* What is expected *
Which of the lines below contain the string "Begin"? Copy each one.

* Data records *
***
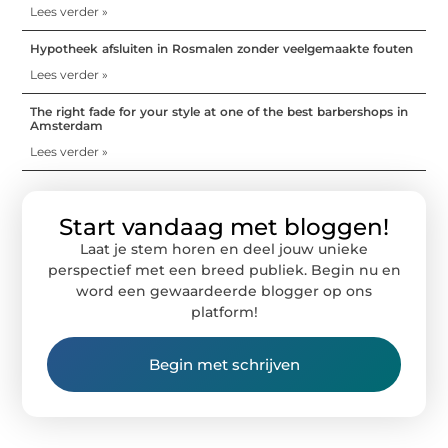
Lees verder »
Hypotheek afsluiten in Rosmalen zonder veelgemaakte fouten
Lees verder »
The right fade for your style at one of the best barbershops in
Amsterdam
Lees verder »
Start vandaag met bloggen!
Laat je stem horen en deel jouw unieke
perspectief met een breed publiek. Begin nu en
word een gewaardeerde blogger op ons
platform!
Begin met schrijven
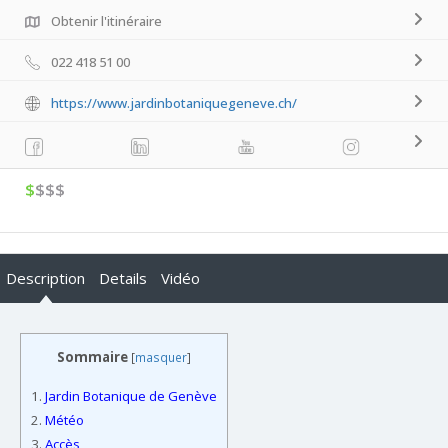
Obtenir l'itinéraire
022 418 51 00
https://www.jardinbotaniquegeneve.ch/
$
$$$
Description
Details
Vidéo
Sommaire
[
masquer
]
1.
Jardin Botanique de Genève
2.
Météo
3.
Accès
***
* Exercise result *
perspectief met een breed publiek. Begin nu en
Begin met schrijven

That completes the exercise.